I am in the shower taking my time, shaving my legs, washing my hair . . . glad to be rediscovering some semblance of the vanity I knew before months of sporadic bathing and routinely forgetting to brush my teeth–before motherhood, that is.  Out in the kitchen, my husband is dancing to Mambo Italiano with our 8 month old daughter.  When the song ends, the sound of their mingled voices gets closer.  I hear him say, “A is for Astronaut or Aerospace” and in my head, I think “or appaloosa . . .”  She babbles back and they move on to “B.”  This time the word is one I don’t know, likely something to do with space and/or engineering.

Today is swim class day: one of my favorite days of the week.  The pool is always fun and even though the class is short, it wears out my sweet Sunshine for the rest of the day.  Taking a sip of my coffee (another rare treat, shower coffee, usually these days my showers are too short to enjoy a cup of joe), I think about my life a year ago.  I was tired, very pregnant, worried about the future, and so sad to be leaving a life I loved so much for a complete unknown on the other side of the country.  I didn’t enjoy being pregnant and while part of me wanted so badly for her to be born so I didn’t have to be pregnant anymore, another part of me desperately wanted to just stay pregnant forever so nothing would have to change.
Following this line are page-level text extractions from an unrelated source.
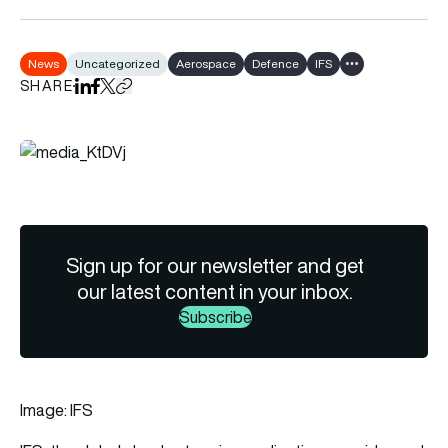
News
Uncategorized
Aerospace
Defence
IFS
Show all tags
SHARE
Share on LinkedIn
Share on Facebook
Share on X
Copy URL to clipboard
Sign up for our newsletter and get
our latest content in your inbox.
Subscribe
Image: IFS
In the kitchen, I can hear they’ve moved on to “E,” which is apparently for “Electromagnetism.”  In my head, I think, “or eventing.”  I take another sip of coffee and realize it’s getting late, I should hop out so Carl can head in to work and Sunshine can start her nap.  But before shutting off the water, I stand there just one more minute listening to my new life.  It isn’t perfect.  I still miss my Idahome so much I ache sometimes, and Lord knows I’m going to have to make a friend or two here before I completely forget how to socialize like a normal, adult human.  But the beauty of this new life takes my breath away sometimes.
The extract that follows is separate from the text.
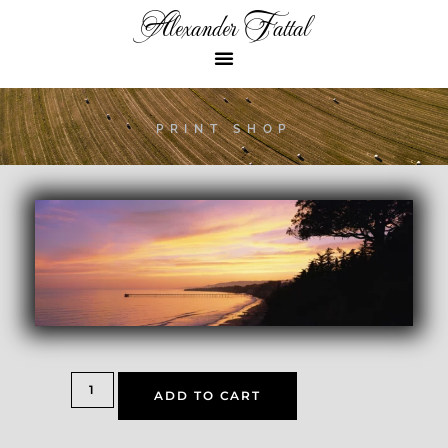
Alexander Fattal
PRINT SHOP
ADD TO CART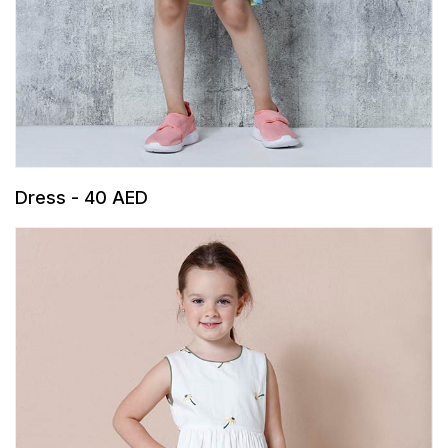
Dress - 40 AED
I knew I was going to love watching Carl be a father, but the reality of it is beyond anything I imagined.  I hoped we would find a house in the country, but our little farm is straight out of a Robert Frost poem.  And I was sure I would love my baby, but what I feel when I hear her little voice babble along with her father’s in the next room makes me wish we had more words for love.  I realize I’ve been standing in the shower crying for several minutes now.  My coffee is cold, but my heart is warm.  Drying off my tears along with the rest of the water, I step out into the chilly bathroom.  Carl comes in to remind me he’s late, the baby reaches her sticky hands out for me with a big, drooly, two-tooth grin, and . . .

I’m happy.

 

Tiny Stranger

She wears purple and ocean colors–my favorites.  She goes on long walks with me and we visit the alpacas at the end of the lane, the coyotes and elk in the field, and the neighborhood horses.  She loves milk and staring at ceiling fans but intensely dislikes being swaddled and chirps like a little bird when she’s first waking up.  Beyond these things . . . well, I know very little.

She is our tiny stranger–depending upon us for her every need while at the same time confidently demanding food, snuggles, and entertainment.  I soak in her baby smiles and sleepy chirps knowing she will continue to change at a pace I’d heard about, but only came to understand in the two months, four pounds, and four inches since her sunny, Sunday arrival in July.

It is strange to think that I’ve been with her every moment of her existence yet hardly know her at all, and it is both lovely and bizarre to realize I won’t for years to come.